My head's down but I look up just to get my bearings only for the marshals to turn us 90 degrees right 50 metres before the banner.  Somehow at sprinting speed I get around the corner to find myself in a tiny lane with people walking towards us in the middle of the road! 

This is the entrance to the sports hall and the line is another 100 metres away.  As everyone else eased up before the corner I have a massive lead and I get to the line first of our bunch.  With a 871 watt sprint.  The discrepancy in numbers from my 4:04 finish time are the riding to the start and riding back to the car.  Honest!

We're all funnelled towards a garden gazebo type tent where two old boys are sitting.  There's a few earlier finishers and it appears that you give them your number and they give you your placing on a raffle ticket type thing!  No offence but I'd rather keep my number.  They all go on the wall back at Flamme Rouge HQ.

I duck under the rope, clock the number of the rider behind me and get out of the queue and head back to the bus.  Making sure I don't exit down the road on which the finishers are coming up. 
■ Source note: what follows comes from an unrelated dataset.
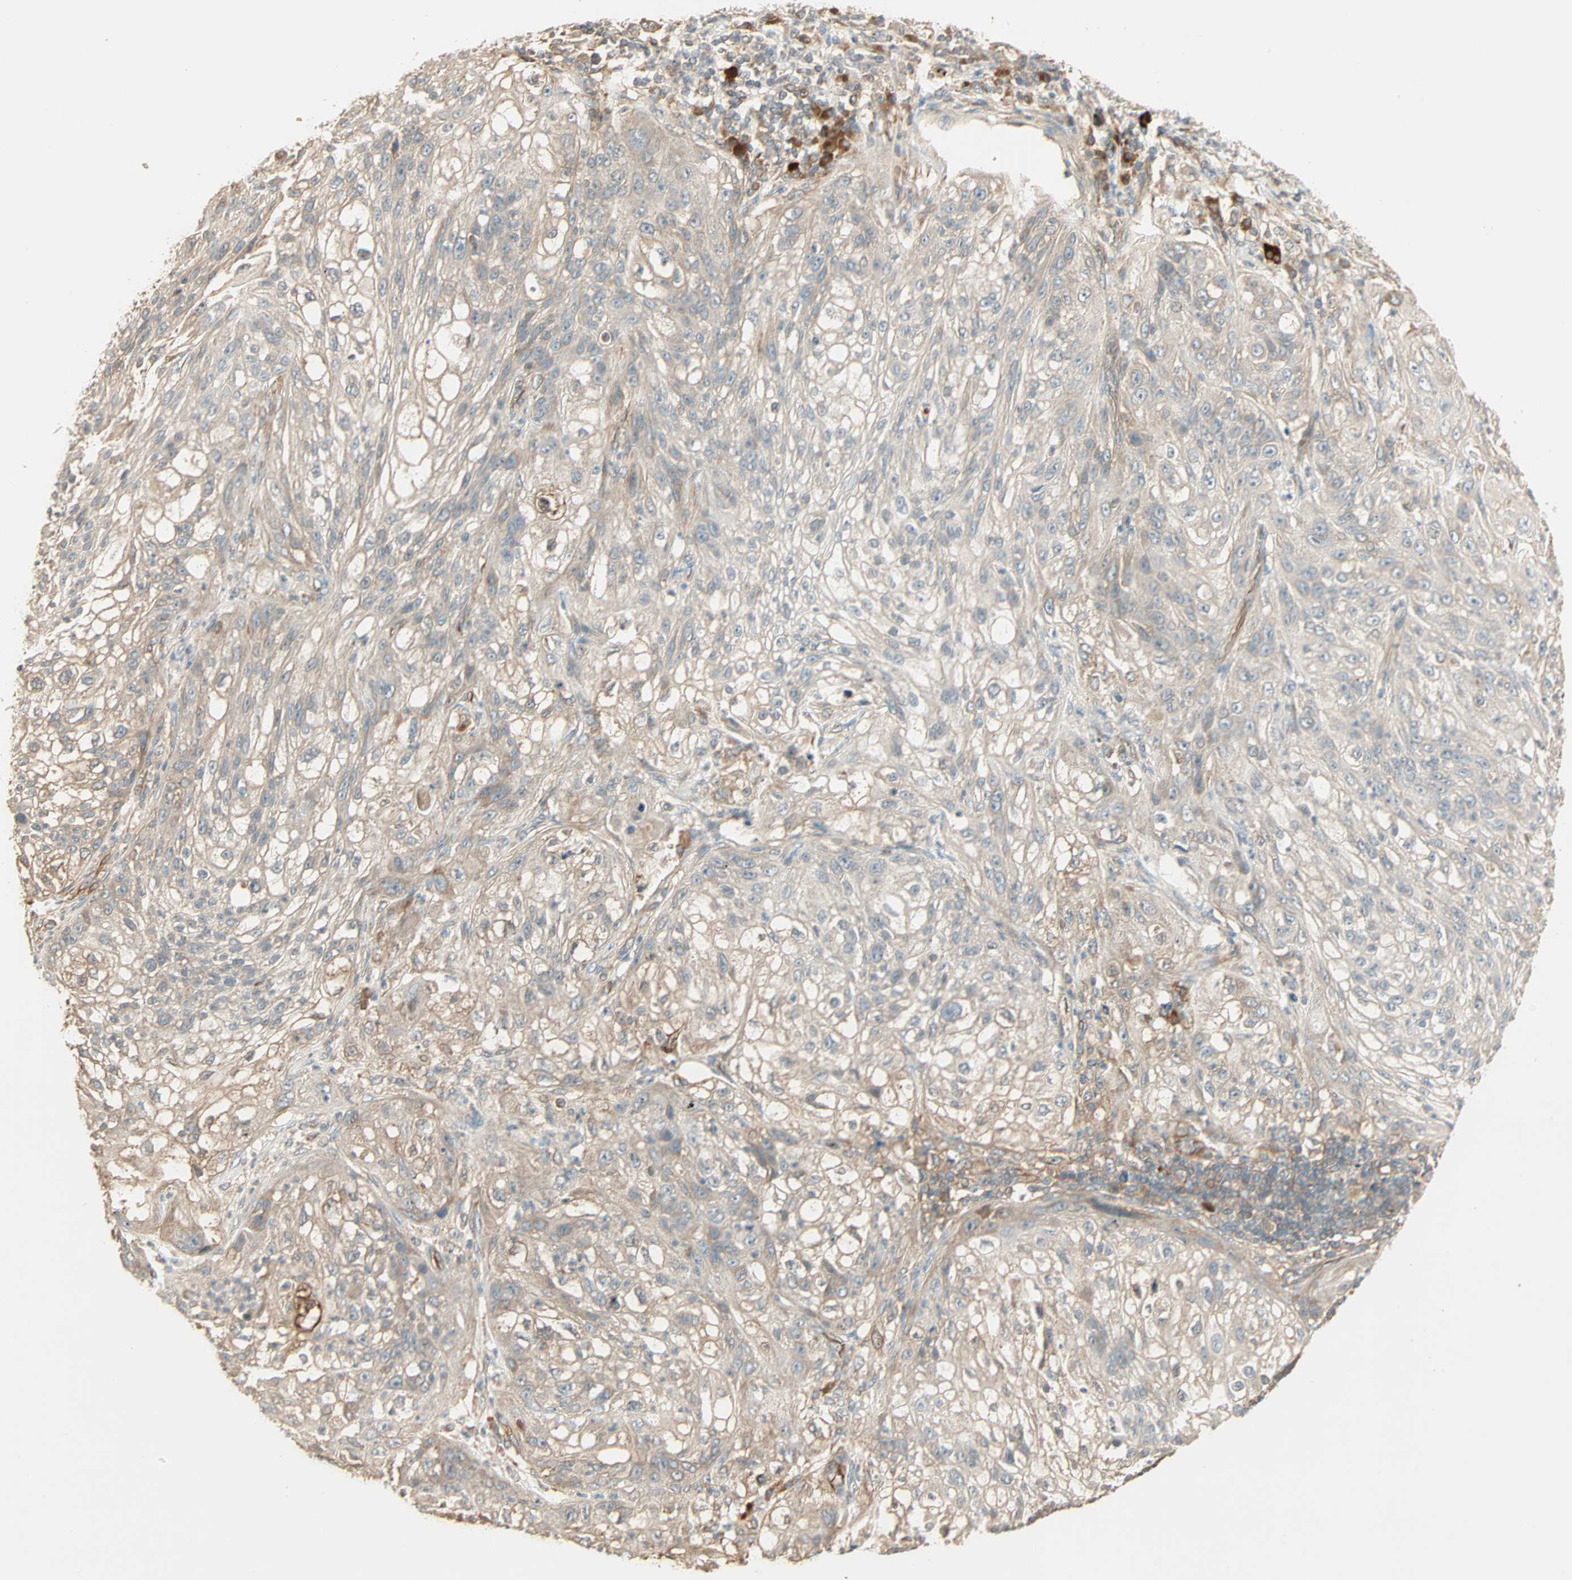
{"staining": {"intensity": "weak", "quantity": "25%-75%", "location": "cytoplasmic/membranous"}, "tissue": "lung cancer", "cell_type": "Tumor cells", "image_type": "cancer", "snomed": [{"axis": "morphology", "description": "Inflammation, NOS"}, {"axis": "morphology", "description": "Squamous cell carcinoma, NOS"}, {"axis": "topography", "description": "Lymph node"}, {"axis": "topography", "description": "Soft tissue"}, {"axis": "topography", "description": "Lung"}], "caption": "About 25%-75% of tumor cells in squamous cell carcinoma (lung) reveal weak cytoplasmic/membranous protein expression as visualized by brown immunohistochemical staining.", "gene": "GALK1", "patient": {"sex": "male", "age": 66}}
I get back to the car, disrobe from my still wet shoes and gear, although it's now quite warm to change in to something more comfortable.  I wait for Dianne, and wait, and wait and wait.  I acknowledge and applaud all the finishers of the 90k ride, who return to the town on the road on which our ride left.  Two old boys come in together chatting away and appear to be having a great time together.  Just how it should be

Some significant time later Dianne arrives.  As she gets out of her cycling gear we discuss the morning.  She never even got wet!  Even though she followed the first half of our route, just twenty minutes after our start, she never even saw a damp road!

She said she rode for a while with two old boys but left them to join another group because they were riding too slow.  I told her they finished 15 minutes ago!  She then mentioned she got dropped on a steep climb but did pass our hotel. 

Can't see how as the route never went that way.  I checked her computer and she'd done 97 kilometres.  Once more, dodgy road markings and lack of marshals caused riders in the short ride to go astray also.  Still as you can see above, (showing off her new helmet bought the day before) she appears to have had a good time.

At least some good news
We went back and checked the results.  Obviously my name's not there but the person who was behind me finished 25th.  So in reality that makes me 25th and him 26th.  But whose counting?  There were no classifications for vets or age groups and they had the route as 140k whereas my SRM clocked it at 134k; which included an unscheduled detour.  Which is why I wasn't ready for the finish!  Did we miss bits out?  Not sure, but I don't think anyone else is either. 

As you'll see from the graphic above, the average speed was 32.9kph so we weren't hanging around.  But to be honest, I haven't a clue what happened or my true finishing position.  All I know is that there were loads of riders around us and our finishing time was compatible with the what I had on my readout.  Still, it was a good workout if nothing else and another rider's sportive in the books.

The Apres Shindig
The event itself is nothing to write home about.  Organisation could have been better, direction markings were missing, marshals were not always in place and the finish was more precarious than it needed to be.  All of these aspects were covered in great depth in the French Forums after the event.  The route was varied, interesting and pleasant on the eye but it'll need more than that if this event is to survive.

After 20 years running the JRB needs to raise it's game as those it competes with for entrants are run in a far more professional fashion.  On the positive side, the food, results and award ceremonies were all as good as it gets.  But it was too little, too late.  I won't be returning and I'd recommend you look elsewhere for an event in this region, which is a shame.  But if you are in the area, check out the shop.  It's top stuff.